begin Passage provided

Public investments, such as building transportation or sewer facilities, can increase adjacent land values, generating an unearned profit for private landowners. The unearned value (increases in land value which otherwise profit private landowners cost-free) may be "captured" directly by converting them into public revenue (see georgism). Thus, value capture internalizes the positive externalities of public investments, allowing public agencies to tax the direct beneficiaries of their investments.

Urban planners and finance officials are often interested in value capture mechanisms, for at least two reasons: 1) because they offer a targeted method to finance infrastructure benefiting specific land, and 2) because some such investments can generate private investment in the area, which will more widely benefit the city (e.g., by providing employment opportunities, shopping and other amenities, and a more robust and diverse tax base.) It can be politically useful to capture for the city treasury a share of the positive externalities of city-financed investment. This can help address public concern about the fact or perception of unfair windfalls when specific owners’ land values increase after urban infrastructure investment is paid from general city revenues.

end Passage provided
begin Extracted records

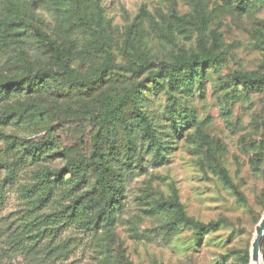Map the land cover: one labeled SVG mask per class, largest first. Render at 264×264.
<instances>
[{
	"label": "rangeland",
	"instance_id": "1",
	"mask_svg": "<svg viewBox=\"0 0 264 264\" xmlns=\"http://www.w3.org/2000/svg\"><path fill=\"white\" fill-rule=\"evenodd\" d=\"M89 6L102 20L83 17L98 36L97 48L90 50V35L76 17L61 11V0H0V23L11 19L18 23L15 32L24 33L9 43L0 41V80L28 69L65 72L61 61L45 54L40 32L59 46L77 78L56 81L41 96L0 103V264H254L253 244L264 219V91L238 96L244 91L236 78L264 77V0L250 14L241 12L237 0H92ZM200 37L222 59L206 70L204 92L195 84L189 97L179 99L198 119L195 128H182L179 136L167 122L172 96L167 88L153 91L149 75L161 63L189 59L198 52ZM108 45L113 66L103 53ZM139 55L149 70L132 76L119 69L139 64ZM139 85L145 110L161 129L166 157L129 181L116 223L89 231L85 219L69 220L61 213L70 202L66 195L36 209L37 193L30 189L38 166L15 163L22 154L14 145L21 138L49 141L56 154L71 150L79 161L99 137L107 147L115 141L124 158V130L108 107ZM20 110L22 122H38L37 134L23 130L13 115L1 119ZM141 156L152 160L151 154ZM52 162L62 169L65 158ZM13 163L12 180L7 166ZM174 198L187 217L217 223L218 229L199 241L193 227L182 225L168 243L159 228L169 217L156 215L153 207ZM259 264H264L262 244Z\"/></svg>",
	"mask_w": 264,
	"mask_h": 264
},
{
	"label": "trees",
	"instance_id": "2",
	"mask_svg": "<svg viewBox=\"0 0 264 264\" xmlns=\"http://www.w3.org/2000/svg\"><path fill=\"white\" fill-rule=\"evenodd\" d=\"M258 1L260 0H237V5L241 12L250 14L257 8ZM90 4H92V0H61V11L67 14L69 19L76 17L85 33L90 35V42L86 45L88 50L97 48L98 36L93 27L94 24L89 21L84 22L83 17L92 16L94 21H96V17L99 21L101 20L98 13H95L94 16ZM93 4L98 7L96 2L93 1ZM98 11H100L99 7ZM17 27V22L11 19L3 20L0 23V41L9 43L14 40L15 36H24L23 32H15ZM38 36L43 46H48L45 54L61 61L65 72L58 74L52 69L32 72L28 69L22 75L0 80V103L26 96L44 95L51 91L53 83L59 80L77 81L74 71L70 69L69 63L64 59L59 46L42 32ZM86 47L83 49L87 50ZM103 53L107 57V65L113 66L109 45L105 47ZM139 59V64L128 67L120 66L119 69L132 76L149 70L147 60L141 55H139ZM221 59V57L211 53L204 37H200L198 52H195L189 59L170 64L161 63L155 73H150L149 80L152 90L160 93L164 88H167L168 93L172 96L167 108V122L170 124L171 132L180 136L182 128H195L198 125L196 111L193 108H182L179 99L189 97L195 84L198 85L199 91L204 92L203 84L209 78L206 70L217 67ZM236 80L240 82L244 91V93H238V96L253 90L264 91V77L254 79L248 75H243L237 76ZM141 95L142 85H139L122 93L114 106L110 107V103L108 104L109 115L124 130L128 145L127 155L124 158H121L115 141H112L107 147L106 143L99 137L94 138L90 155L81 158L79 161L72 158L71 150H62L56 154L53 150L54 144L49 141L33 142L27 138H21L14 145V148L22 154L15 163L24 161L28 166H38V172L35 173L36 182L31 185L30 189L34 194L37 193V197L33 200L36 209L46 205L56 196L66 195L70 198V202L61 213L66 214L69 220L85 219V225L89 231L100 230L116 223L117 215L126 206L125 200L127 199L129 181L135 175L146 172L148 165L152 167L162 165L163 159L166 157L164 149L167 147H165V140L159 131L161 129L157 125L156 119L145 110V99ZM12 115L19 118L23 130H29L31 135L38 133L36 120L27 119V121L22 122V110L7 114L1 119ZM198 132L202 138H206L200 129ZM141 142H144L146 147H143ZM144 152L152 155L151 162L147 163L142 158L141 155ZM57 156L65 158V165L62 169L52 166V161ZM14 166V163L12 166H7L12 180L16 175ZM221 174L228 180L225 171L221 170ZM153 208V211L157 213L156 215L164 213L169 217L162 222L159 228L168 243L180 235L182 225L193 227L199 241H202L205 236L216 231L219 227L217 223L205 225L187 217L183 205L177 198L170 202H156ZM262 245H264V239Z\"/></svg>",
	"mask_w": 264,
	"mask_h": 264
},
{
	"label": "water",
	"instance_id": "3",
	"mask_svg": "<svg viewBox=\"0 0 264 264\" xmlns=\"http://www.w3.org/2000/svg\"><path fill=\"white\" fill-rule=\"evenodd\" d=\"M264 236V219L260 223L258 229H257V237L253 244V250H252V261L254 264H259L260 262V250H261V244Z\"/></svg>",
	"mask_w": 264,
	"mask_h": 264
}]
</instances>
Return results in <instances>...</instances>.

end Extracted records

> What to work on: Copy word for word the part of the value capture passage above starting at "Public investments, such" and ending at "of their investments.".

> Right answer:
Public investments, such as building transportation or sewer facilities, can increase adjacent land values, generating an unearned profit for private landowners. The unearned value (increases in land value which otherwise profit private landowners cost-free) may be "captured" directly by converting them into public revenue (see georgism). Thus, value capture internalizes the positive externalities of public investments, allowing public agencies to tax the direct beneficiaries of their investments.